Robert Gschwantner, Austrian artist (Steyr, 1968), has dedicated his artistic activity to investigating these “lost landscapes” through research and travel to the sites themselves. From this work, cycles of artworks have emerged that form a narrative — in sculptural, video, or installation forms — of what remains of these catastrophic and often forgotten events.
Gschwantner at Casa Testori, his fourth exhibition in a museum institution in Italy, presents works created after five explorations of five locations across our continent that bear the scars of this violence inflicted upon the environment: Las Médulas in Spain; the island of Gyali and Corinth in Greece; Afsluitdijk in the Netherlands; and Magdeburg in Germany. All are “lost landscapes” as they have been radically transformed by pollution or by violent interventions driven by economic or political reasons.
During his field missions, the artist collects materials that he later inserts into transparent PVC tubes used to create his tapestries or paintings. The works become like contemporary reliquaries incorporating real fragments — testimony to wounds inflicted on the natural environment. Robert Gschwantner’s work is completed with documentary research through which the artworks are connected with maps, photographs, and videos.
Gschwantner’s work is a stark and well-documented reflection on an idea of development that too often results in irreversible environmental damage. At the same time, the artist seeks to compensate, through highly poetic actions, those landscapes violated by humankind: his works function like displays or ostensions through which recovered materials are transformed before our eyes. The debris of disasters appears in situations of unexpected beauty.

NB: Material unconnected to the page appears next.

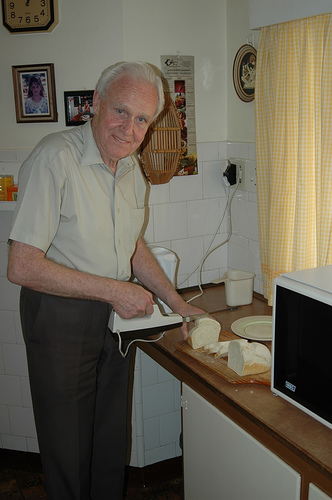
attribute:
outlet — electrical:
[220, 144, 248, 193]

An important aspect of Gschwantner’s work is his close dialogue with Antonio Latella, one of Italy’s leading theatre directors and his travel companion in a shared poetic reflection on these dramatic issues affecting everyone’s lives. The exhibition will be accompanied by the publication of a dialogue between Gschwantner and Latella, edited by Gilberto Santini. This dialogue deepens the themes of the exhibition and guides visitors through the exhibition path.
The artist explains:
“The idea for this exhibition was born from Testori’s artistic versatility, active both in visual art and theatre — fields in which we respectively work. In searching for a collaboration between us, we started from the projects in which Antonio Latella was able to accompany me. It is always wonderful when he has the time and can travel with me. This happened five times among the twelve projects I have realized over the years. These are the five projects presented in the exhibition. They are very representative of my journey, in which my research was shared with him. During one of these trips, Antonio also began writing his first novel. The journey became a source of inspiration for both of us.”